What command line arguments are you using?

alwyn commented 10 years ago

Only been using the x64 version. Been running with a +90E +450M overclock for about a day, but I suspect it will fail at some point. What I noticed last time it went was a slight dip in voltage at that point but it might have been as a result of the crash.

sephtin commented 10 years ago

Kinda disappointed that it's not stable enough, to the point where you have to use another instance of the binary for each card you have. :( My rig is Win64, currently running the x86 binary (it's about 5-10 kh/s higher).

I also run Chrome with a flash page up, increases hash rate by 5-10 (It's been explained that this keeps the card in 3d mode (??), dunno, but it works).

Settings are +20core/+450mem for both cards, and my .bat file looks like: ---x---
setx GPU_MAX_ALLOC_PERCENT 100 setx GPU_USE_SYNC_OBJECTS 1 C:\Apps\cudaminer\cudaminer-2014-02-28\x86\cudaminer.exe --algo=scrypt:2048 --url=stratum+tcp://stratum-us.trademybit.com:3384 --user=x --pass=x -H 2 -i 0 -m 1 -l T5x24 ---x--- I get the same error on scrypt and scrypt-n... currently scrypt profits have been less than optimal, so mining some scrypt-n for a bit.

If I bump the core clock to 30+, or the mem clock to 500+, the driver for one of the two cards will crash within ~24 hours. 35+ / 550+, within an hour or two with certainty. Higher, usually crashes right away.

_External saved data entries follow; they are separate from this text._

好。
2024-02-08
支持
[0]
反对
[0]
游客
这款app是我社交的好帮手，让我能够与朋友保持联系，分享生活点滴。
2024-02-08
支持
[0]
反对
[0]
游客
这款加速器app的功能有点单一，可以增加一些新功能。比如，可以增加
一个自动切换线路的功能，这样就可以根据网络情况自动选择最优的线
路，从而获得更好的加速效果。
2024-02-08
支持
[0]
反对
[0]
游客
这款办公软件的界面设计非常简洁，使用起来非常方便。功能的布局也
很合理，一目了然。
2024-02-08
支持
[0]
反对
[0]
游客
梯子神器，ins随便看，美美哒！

marcuslongridge commented 10 years ago

Are the setx lines needed? I believe those are only needed for cgminer. Not that they are probably having any effect.

sephtin commented 10 years ago

A little OT... but as you asked:

Are the setx lines needed? I believe those are only needed for cgminer. Not that they are probably having any effect.

No clue. A better question would be, do they have a negative effect.
I'll remove and test, just to verify they're not causing problems...

marcuslongridge commented 10 years ago

It seems like everyone I've seen reporting this type of issue is using windows 7 64-bit. I wonder if it's a Driver issue for 64-bit. I think I may try to build a linux build to see how that runs.
OT: what program are you using to OC the boards?

alwyn commented 10 years ago

Precision X from EVGA.

sephtin commented 10 years ago

MSI AfterBurner

alwyn commented 10 years ago

Do any of you guys know of a way to edit the 750 ti bios for overclock and use in Linux? Nibitor doesn't support it.

marcuslongridge commented 10 years ago

You can use gpu-z to copy the bios ROM off card create a copy and use keplertiner to modify then nvflash to flash i'll provide links when I get home later tonight

Sent from my Verizon Wireless 4G LTE DROID

Alwyn Schoeman notifications@github.com wrote:

Do any of you guys know of a way to edit the 750 ti bios for overclock and use in Linux? Nibitor doesn't support it.

— Reply to this email directly or view it on GitHub.

marcuslongridge commented 10 years ago

http://cryptomining-blog.com/1014-how-to-increase-the-geforce-gtx-750-ti-power-target-limit/ gives you how and links to the tools to modify card bios

marcuslongridge commented 10 years ago

I'm convinced this issue is a combination of new architecture, and shortcomings of the 64-bit drivers. I am going to close the issue and wait for a driver release to resolve.